Thousands of Haitians took to the streets in December of 2009 to demand the return of Aristide. Thousands protested again just last month, decrying the elections that have been so riddled with fraud that the Institute for Economic Affairs has called the election a "sham" and President Aristide referred to them as a "selection." Asking Haitians to accept the results of an election while banning major parties would be like asking a US citizen to accept an election without the Democratic Party. In his Second Treatise of Government, John Locke argued that one of the central assumptions of government is that those entrusted to lead the people should not transfer their lawmaking authority to others. Such an instance would make the State of Nature preferable. For Haitian elections to reflect the interests of Haitians, they first need to become free of the strong foreign influences which have derailed their development.
But bringing Aristide back into the fold is not only the right thing for Haitian development and democracy; it is also the best US policy option. The Latin American and Caribbean region is already distancing itself from US foreign policy. And now, with the Union of South American Nations (UNASUR) having come into effect on December 1, the region is developing the infrastructure to carve its own collective political and economic path.
Annie concluded her most recent email to me with, "There are so many beautifully simple Haitian proverbs. One of my favorites is, ‘Deye mon gen mon.’ Translated it means, literally, ‘Behind mountains, there are more mountains.’ As in, ‘There is more than meets the eye,’ or ‘If it's not one thing, it's another.’ The spirit is not one of defeat, but of acknowledgment of the struggles while striving towards the solution."
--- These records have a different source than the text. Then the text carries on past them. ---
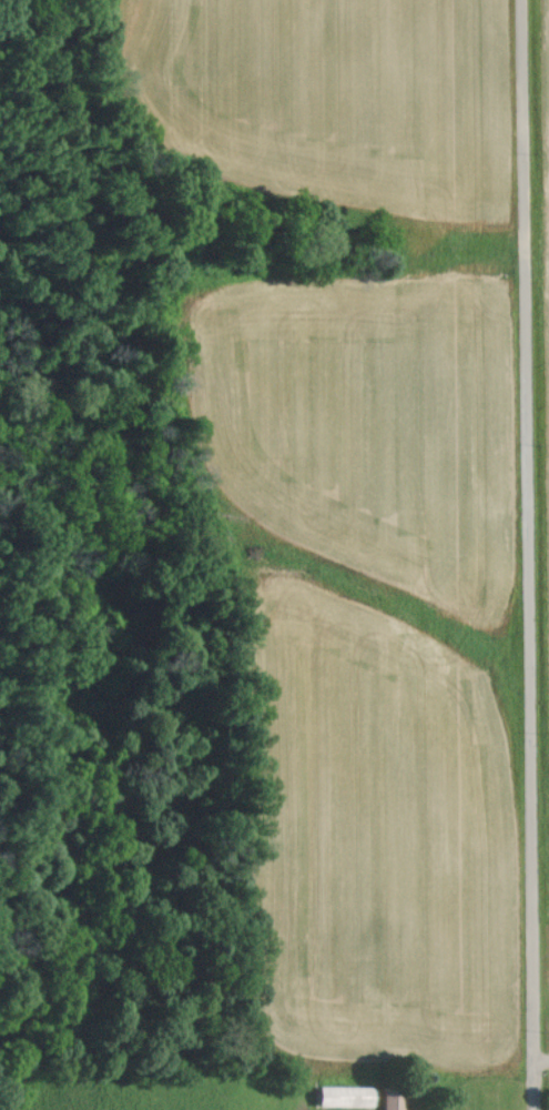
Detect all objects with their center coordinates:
road: (531, 554)
road: (541, 1061)
building: (340, 1095)
building: (390, 1099)

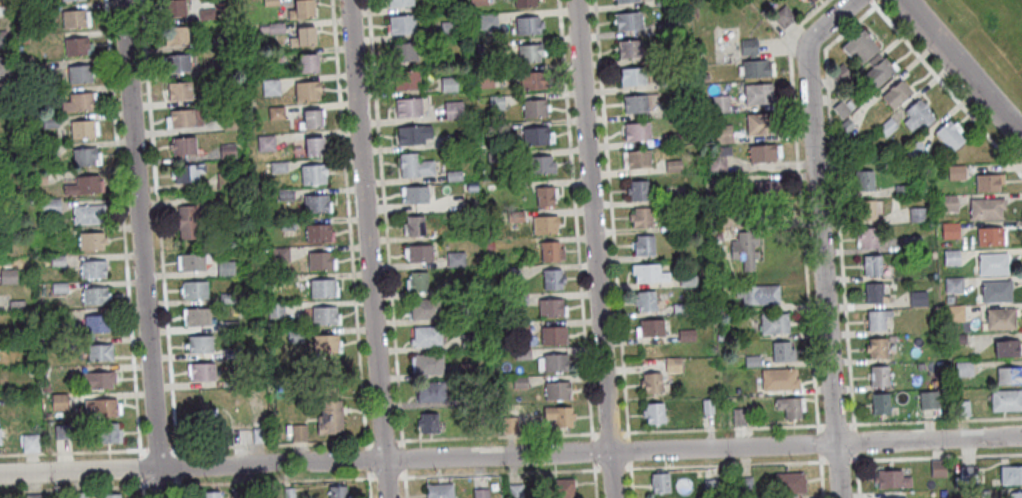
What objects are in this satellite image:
building: (758, 0)
building: (71, 1)
building: (812, 2)
road: (873, 2)
building: (477, 3)
building: (626, 3)
building: (270, 4)
building: (663, 4)
building: (399, 5)
building: (525, 5)
building: (172, 11)
building: (1, 13)
building: (301, 15)
building: (207, 17)
building: (783, 19)
building: (72, 22)
building: (487, 23)
road: (853, 24)
building: (628, 25)
building: (401, 28)
building: (527, 29)
building: (671, 29)
building: (448, 30)
building: (275, 31)
park: (989, 37)
building: (176, 39)
building: (3, 40)
building: (223, 42)
building: (304, 42)
building: (858, 45)
building: (75, 49)
building: (629, 52)
building: (403, 54)
building: (529, 56)
building: (752, 63)
building: (175, 66)
building: (4, 67)
building: (307, 69)
building: (876, 69)
road: (962, 69)
building: (225, 70)
building: (35, 74)
building: (79, 77)
building: (632, 80)
building: (484, 81)
building: (405, 83)
building: (531, 83)
building: (667, 85)
building: (448, 87)
road: (949, 90)
building: (270, 91)
building: (894, 93)
building: (179, 94)
building: (757, 94)
building: (306, 95)
building: (5, 98)
building: (37, 98)
building: (495, 104)
building: (719, 104)
building: (77, 105)
building: (847, 105)
building: (635, 108)
building: (839, 109)
building: (408, 111)
building: (533, 111)
building: (670, 111)
building: (453, 112)
building: (275, 116)
building: (916, 116)
building: (181, 121)
building: (49, 124)
building: (230, 124)
building: (311, 125)
building: (759, 125)
building: (843, 126)
building: (885, 127)
building: (81, 132)
building: (947, 134)
building: (637, 135)
building: (722, 135)
building: (670, 138)
building: (412, 139)
building: (535, 139)
building: (454, 142)
building: (265, 145)
building: (183, 149)
building: (48, 151)
building: (313, 151)
building: (914, 151)
building: (227, 152)
building: (760, 153)
building: (7, 158)
building: (83, 159)
building: (495, 159)
building: (637, 160)
building: (715, 164)
building: (672, 165)
building: (540, 168)
building: (278, 169)
building: (414, 169)
building: (954, 172)
building: (187, 175)
building: (312, 178)
building: (453, 178)
building: (861, 179)
building: (986, 181)
building: (225, 182)
building: (717, 183)
building: (83, 188)
building: (767, 188)
building: (637, 190)
building: (901, 190)
building: (9, 194)
building: (285, 196)
building: (415, 198)
building: (544, 200)
road: (800, 203)
building: (946, 204)
building: (315, 207)
building: (49, 208)
building: (984, 208)
building: (864, 209)
road: (575, 215)
building: (915, 215)
building: (87, 217)
road: (612, 217)
building: (640, 217)
building: (720, 218)
building: (515, 219)
building: (191, 220)
road: (385, 222)
road: (122, 223)
road: (348, 223)
road: (158, 225)
building: (287, 226)
building: (543, 229)
building: (414, 230)
building: (948, 231)
road: (839, 235)
building: (317, 236)
building: (987, 236)
building: (865, 237)
road: (819, 238)
building: (91, 244)
building: (910, 244)
building: (642, 245)
building: (487, 247)
road: (593, 248)
road: (140, 249)
road: (367, 249)
building: (743, 249)
building: (280, 256)
building: (551, 256)
building: (949, 257)
building: (419, 258)
building: (455, 262)
building: (58, 263)
building: (869, 263)
building: (990, 263)
building: (319, 264)
building: (191, 266)
building: (225, 269)
building: (92, 273)
building: (647, 273)
building: (510, 277)
building: (8, 279)
building: (273, 281)
building: (686, 281)
building: (551, 283)
building: (417, 285)
building: (952, 285)
building: (59, 290)
building: (456, 290)
building: (995, 291)
building: (322, 292)
building: (194, 293)
building: (873, 293)
building: (759, 294)
building: (916, 299)
building: (947, 299)
building: (94, 300)
building: (227, 300)
building: (517, 301)
building: (644, 301)
building: (16, 308)
building: (680, 309)
building: (275, 312)
building: (549, 312)
building: (424, 313)
building: (953, 313)
building: (465, 317)
building: (323, 318)
building: (875, 318)
building: (997, 319)
building: (59, 321)
building: (197, 321)
building: (772, 323)
building: (96, 328)
building: (230, 328)
building: (518, 329)
building: (650, 329)
building: (685, 336)
building: (295, 338)
building: (552, 339)
building: (956, 339)
building: (426, 340)
building: (468, 343)
building: (324, 346)
building: (2, 347)
building: (875, 347)
building: (1006, 347)
building: (199, 348)
building: (781, 352)
building: (99, 356)
building: (232, 356)
building: (521, 357)
building: (751, 361)
building: (671, 365)
building: (555, 366)
building: (428, 367)
building: (918, 367)
building: (962, 369)
building: (876, 375)
building: (1007, 375)
building: (202, 376)
building: (777, 379)
building: (651, 383)
building: (96, 384)
building: (519, 385)
building: (45, 390)
building: (556, 394)
building: (430, 395)
building: (927, 399)
building: (1005, 400)
building: (879, 402)
building: (59, 405)
building: (706, 406)
building: (788, 407)
building: (960, 408)
building: (103, 411)
building: (653, 413)
building: (558, 416)
road: (987, 418)
building: (47, 419)
road: (896, 421)
building: (329, 422)
building: (509, 423)
road: (835, 423)
building: (206, 426)
building: (427, 426)
road: (775, 426)
road: (671, 429)
road: (623, 430)
building: (298, 431)
road: (608, 431)
road: (593, 432)
building: (257, 433)
building: (62, 435)
road: (495, 435)
road: (590, 435)
building: (107, 436)
road: (397, 439)
road: (368, 440)
road: (382, 440)
road: (818, 441)
road: (854, 441)
building: (29, 442)
road: (270, 443)
road: (143, 447)
road: (158, 447)
road: (173, 447)
road: (628, 448)
road: (70, 450)
road: (140, 450)
road: (591, 450)
road: (510, 452)
road: (989, 454)
road: (401, 457)
road: (366, 458)
road: (901, 458)
road: (838, 460)
road: (629, 463)
road: (724, 463)
road: (176, 464)
road: (592, 465)
road: (140, 466)
road: (626, 466)
road: (596, 467)
road: (611, 467)
building: (936, 468)
road: (498, 472)
road: (366, 473)
road: (402, 473)
building: (967, 475)
building: (1010, 475)
road: (400, 476)
road: (369, 477)
road: (384, 477)
building: (889, 478)
road: (821, 479)
road: (857, 479)
road: (272, 480)
road: (141, 482)
road: (630, 482)
building: (658, 482)
building: (787, 482)
road: (594, 483)
road: (159, 484)
road: (175, 484)
road: (144, 485)
building: (743, 486)
road: (70, 487)
road: (178, 487)
road: (367, 487)
road: (403, 487)
building: (710, 487)
building: (553, 488)
building: (438, 490)
road: (141, 491)
building: (335, 491)
building: (514, 491)
building: (287, 493)
building: (479, 493)
building: (240, 494)
building: (982, 494)
building: (79, 495)
building: (110, 495)
building: (210, 495)
building: (1016, 495)
building: (32, 497)
building: (895, 497)

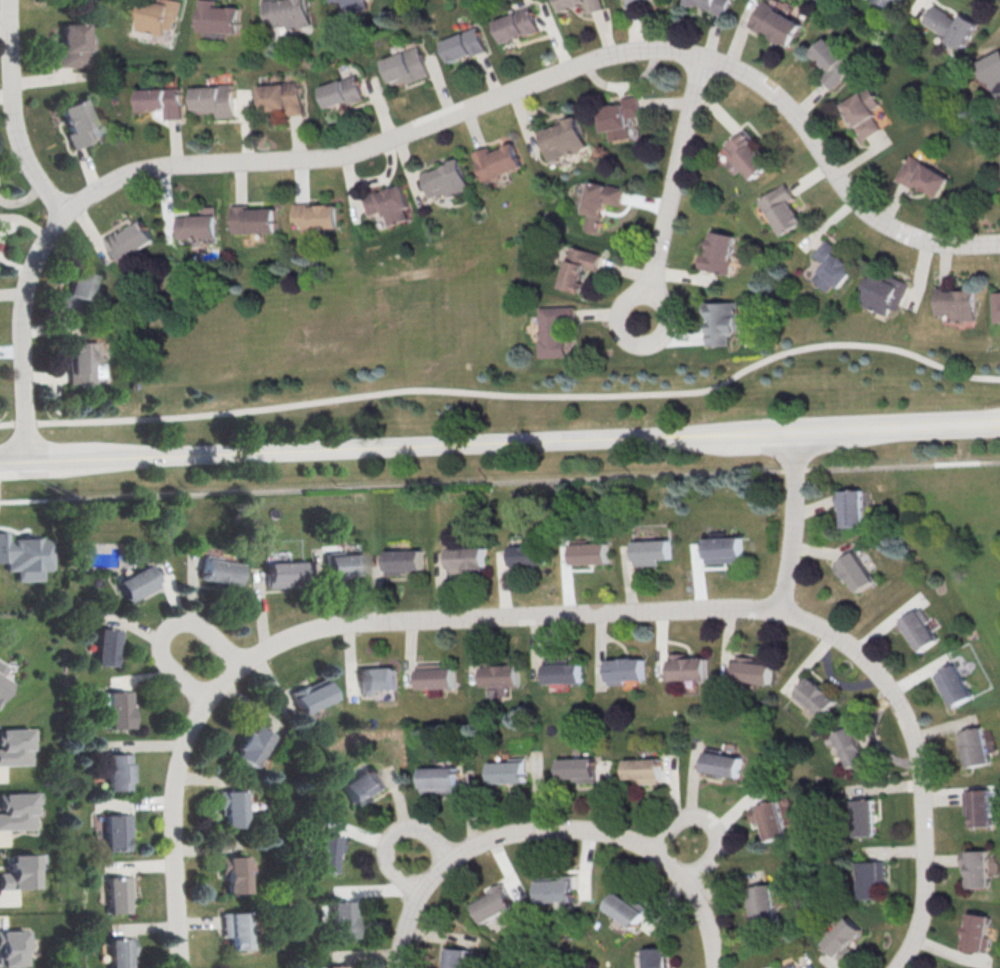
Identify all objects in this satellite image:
building: (633, 0)
building: (896, 1)
building: (875, 2)
building: (715, 3)
building: (349, 5)
building: (595, 6)
building: (288, 13)
building: (158, 15)
building: (218, 17)
building: (775, 22)
building: (517, 24)
building: (953, 25)
building: (465, 44)
building: (72, 45)
building: (833, 62)
building: (406, 66)
building: (992, 70)
building: (343, 91)
building: (282, 97)
building: (162, 100)
building: (215, 100)
building: (863, 111)
road: (16, 113)
building: (620, 117)
building: (76, 122)
road: (439, 122)
building: (564, 138)
building: (749, 154)
building: (498, 160)
building: (924, 175)
building: (446, 177)
road: (671, 186)
building: (387, 200)
building: (599, 202)
building: (782, 208)
building: (317, 215)
building: (255, 219)
building: (199, 223)
building: (131, 240)
building: (720, 252)
building: (831, 265)
building: (579, 266)
building: (76, 290)
building: (884, 293)
building: (956, 302)
building: (996, 305)
building: (725, 320)
building: (556, 330)
building: (81, 360)
road: (507, 394)
road: (500, 442)
road: (499, 480)
building: (851, 506)
road: (793, 522)
building: (722, 549)
building: (651, 551)
building: (590, 553)
building: (528, 555)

Haitian civil society is mobilized. In the past year, Haitians have marched to restore Aristide; they have marched against the elections; they have marched against the spread of cholera they believe came from the UN. During my fieldwork in the sugarcane valley of rural Colombia, which, after the US and Haiti, has the next largest African diaspora, I witnessed firsthand how the legacy of colonialism is still patterning social and economic relationships. It is not simply that individuals cannot or will not help themselves, even if there exist acute instances in which others indeed need assistance. It is that now, just as then, when others struggle to improve their own lives, foreign powers often intervene to stymie development, to exploit labor, or to extract resources. Recent events in Haiti illustrate this sad ontological reality of global relations that people around the world are working every day to subvert.
Louis Edgar Esparza is Lecturer in Human Rights at the University of Denver, Josef Korbel School of International Studies. His work appears in Societies Without Borders, Qualitative Sociology and Sociological Forum. Dr. Esparza is writing a book on grassroots human rights movements in Colombia, where he completed ethnographic fieldwork in 2008. His research has attracted grants and awards from the Andrew W. Mellon Foundation, the National Science Foundation, the Latin American Studies Association and Oxfam America.